*Your objective*
Range to reproduce from the entries below: the line with "canh o kinh thanh thoat", the line with "Обмін та повернення", and every line in between. Give them exactly and give nothing else.

*Records from a data source*
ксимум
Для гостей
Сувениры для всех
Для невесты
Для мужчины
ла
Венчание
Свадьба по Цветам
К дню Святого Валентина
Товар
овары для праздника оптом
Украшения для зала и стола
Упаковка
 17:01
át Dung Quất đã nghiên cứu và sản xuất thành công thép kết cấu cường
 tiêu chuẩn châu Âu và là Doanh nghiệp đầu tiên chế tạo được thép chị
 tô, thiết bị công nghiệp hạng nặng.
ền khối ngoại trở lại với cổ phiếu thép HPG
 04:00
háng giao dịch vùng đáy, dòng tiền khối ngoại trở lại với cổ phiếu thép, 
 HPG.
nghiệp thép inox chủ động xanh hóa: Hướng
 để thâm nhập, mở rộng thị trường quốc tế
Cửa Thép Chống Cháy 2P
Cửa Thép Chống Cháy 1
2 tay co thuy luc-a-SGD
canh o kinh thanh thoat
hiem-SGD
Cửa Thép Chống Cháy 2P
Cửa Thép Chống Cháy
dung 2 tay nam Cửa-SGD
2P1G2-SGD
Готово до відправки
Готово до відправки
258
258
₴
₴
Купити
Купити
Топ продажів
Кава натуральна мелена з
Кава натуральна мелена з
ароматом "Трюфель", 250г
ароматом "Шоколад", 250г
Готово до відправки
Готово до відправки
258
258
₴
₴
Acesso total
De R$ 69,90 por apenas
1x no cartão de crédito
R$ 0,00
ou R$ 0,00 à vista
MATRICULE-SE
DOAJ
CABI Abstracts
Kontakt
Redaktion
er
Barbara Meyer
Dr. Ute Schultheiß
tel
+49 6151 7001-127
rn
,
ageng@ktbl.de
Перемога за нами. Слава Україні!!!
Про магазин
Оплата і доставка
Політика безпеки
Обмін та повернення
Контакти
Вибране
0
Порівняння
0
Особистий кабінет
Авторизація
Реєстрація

*Written answer*
canh o kinh thanh thoat
hiem-SGD
Cửa Thép Chống Cháy 2P
Cửa Thép Chống Cháy
dung 2 tay nam Cửa-SGD
2P1G2-SGD
Готово до відправки
Готово до відправки
258
258
₴
₴
Купити
Купити
Топ продажів
Кава натуральна мелена з
Кава натуральна мелена з
ароматом "Трюфель", 250г
ароматом "Шоколад", 250г
Готово до відправки
Готово до відправки
258
258
₴
₴
Acesso total
De R$ 69,90 por apenas
1x no cartão de crédito
R$ 0,00
ou R$ 0,00 à vista
MATRICULE-SE
DOAJ
CABI Abstracts
Kontakt
Redaktion
er
Barbara Meyer
Dr. Ute Schultheiß
tel
+49 6151 7001-127
rn
,
ageng@ktbl.de
Перемога за нами. Слава Україні!!!
Про магазин
Оплата і доставка
Політика безпеки
Обмін та повернення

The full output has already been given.